- Case Type:
- Case Status:
- CC-22-1167-FLC (BAP) (9th Circuit, Feb 13,2023) Not Published
- Bankruptcy court did not err in concluding that creditor was a secured creditor and that its attempts to collect a real estate commission claimed by chapter 13 debtor violated the automatic stay.
- Procedural context:
- Appeal from the U.S. Bankruptcy Court for the Central District of California; reviewed de novo (for determination of stay violation) and for abuse of discretion (for imposition of contempt sanctions).
- Debtor, a licensed real estate broker, entered into agreements with Creditor under which Debtor assigned a portion of an anticipated commission to Creditor in exchange for an "advance" of funds and a grant of a security interest in all of Debtor's commissions. After the sale anticipated to result in the commission failed to close, Debtor filed a chapter 13 petition. Debtor did not list Creditor on her schedules or creditor mailing listed but did list an affiliated business. Creditor filed a proof of claim and contended that it held a secured claim. Debtor objected, contending that debt was properly a general unsecured claim. Subsequently, Debtor relisted the property and disclosed that she anticipated receiving a commission from that property. In response to Debtor's objection, Creditor claimed that it was a factoring company and had in fact purchased the assigned portion of Debtor's commission. Thus, Creditor alleged that the assigned portion of the commission was not part of the bankruptcy estate. Creditor also made demands on Debtor and others to obtain payment of the commission from the new sale without obtaining stay relief. The bankruptcy court dismissed Debtor's chapter 13 case; thereafter, the sale of the property closed, and Debtor retained the commission for herself. Debtor filed a motion for an order to show cause why Creditor should not be held in contempt for violation of the automatic stay.

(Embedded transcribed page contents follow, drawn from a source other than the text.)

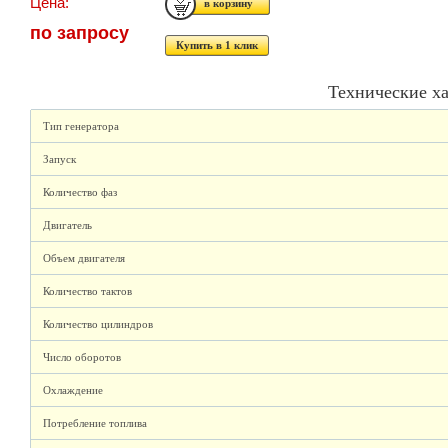
Цена:
по запросу
Купить в 1 клик
Технические х
Тип генератора
Запуск
Количество фаз
Двигатель
Объем двигателя
Количество тактов
Количество цилиндров
Число оборотов
Охлаждение
Потребление топлива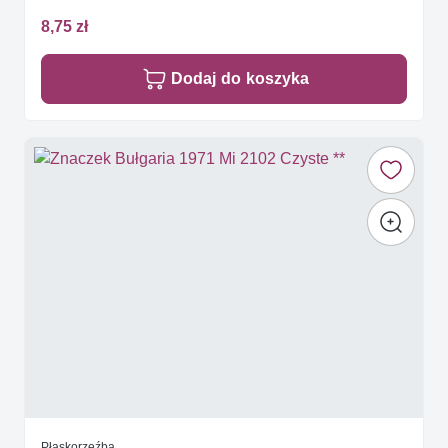
8,75 zł
Dodaj do koszyka
Płaskorzeźba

Creditor opposed the motion, arguing that it was a factor rather than a lender that was acting only to protect its own asset, which it had purchased prepetition. The bankruptcy court granted the motion. Creditor repeated its earlier arguments in response to the order to show cause. Debtor argued that Creditor was a secured creditor rather than a buyer of the commission. After an evidentiary hearing, the bankruptcy court determined that Creditor had received actual notice of Debtor's bankruptcy filing and rejected Creditor's position that it was a factor rather than a secured creditor. The bankruptcy court concluded that Creditor willfully violated the automatic stay when Creditor made demands on Debtor. The bankruptcy court further found that Creditor did not have a good-faith belief and that it should be sanctioned in the amount of $20,000.